**Records provided**

——

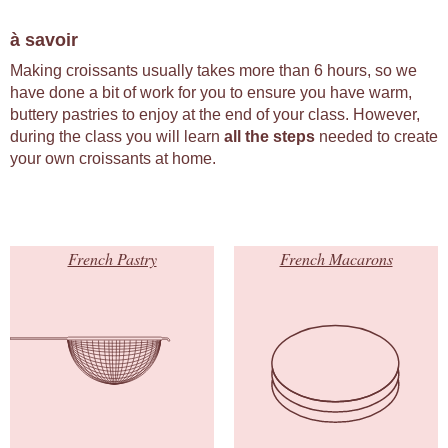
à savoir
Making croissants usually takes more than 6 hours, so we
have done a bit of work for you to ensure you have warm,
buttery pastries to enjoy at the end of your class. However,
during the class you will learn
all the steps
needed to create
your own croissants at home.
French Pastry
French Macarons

——

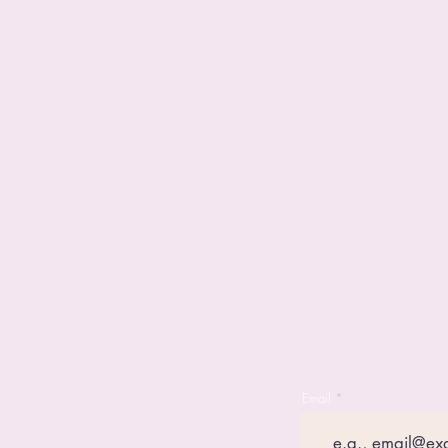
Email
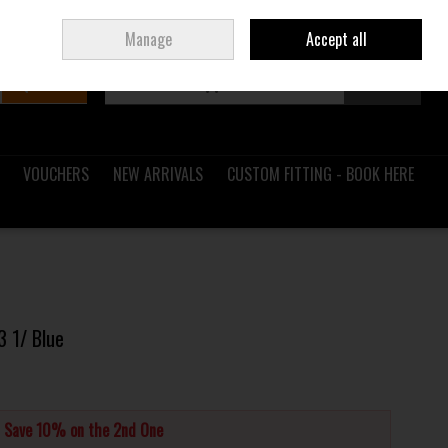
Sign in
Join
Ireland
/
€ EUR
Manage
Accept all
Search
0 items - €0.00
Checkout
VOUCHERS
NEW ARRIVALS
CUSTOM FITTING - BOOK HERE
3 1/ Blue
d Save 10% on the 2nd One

——

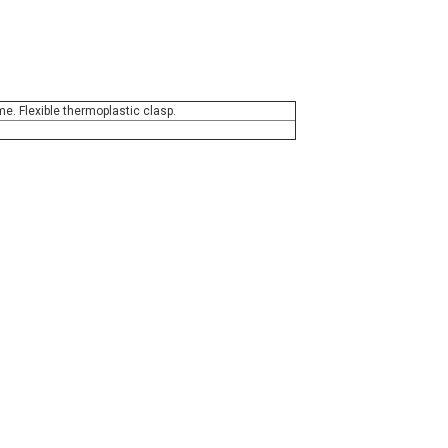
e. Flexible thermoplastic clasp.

——

**The task**
Would you please copy exactly the part of the entries above that begins at the line containing "needed to create" and ends at the line containing "French Macarons", both lines included?

**Answer below**
needed to create
your own croissants at home.
French Pastry
French Macarons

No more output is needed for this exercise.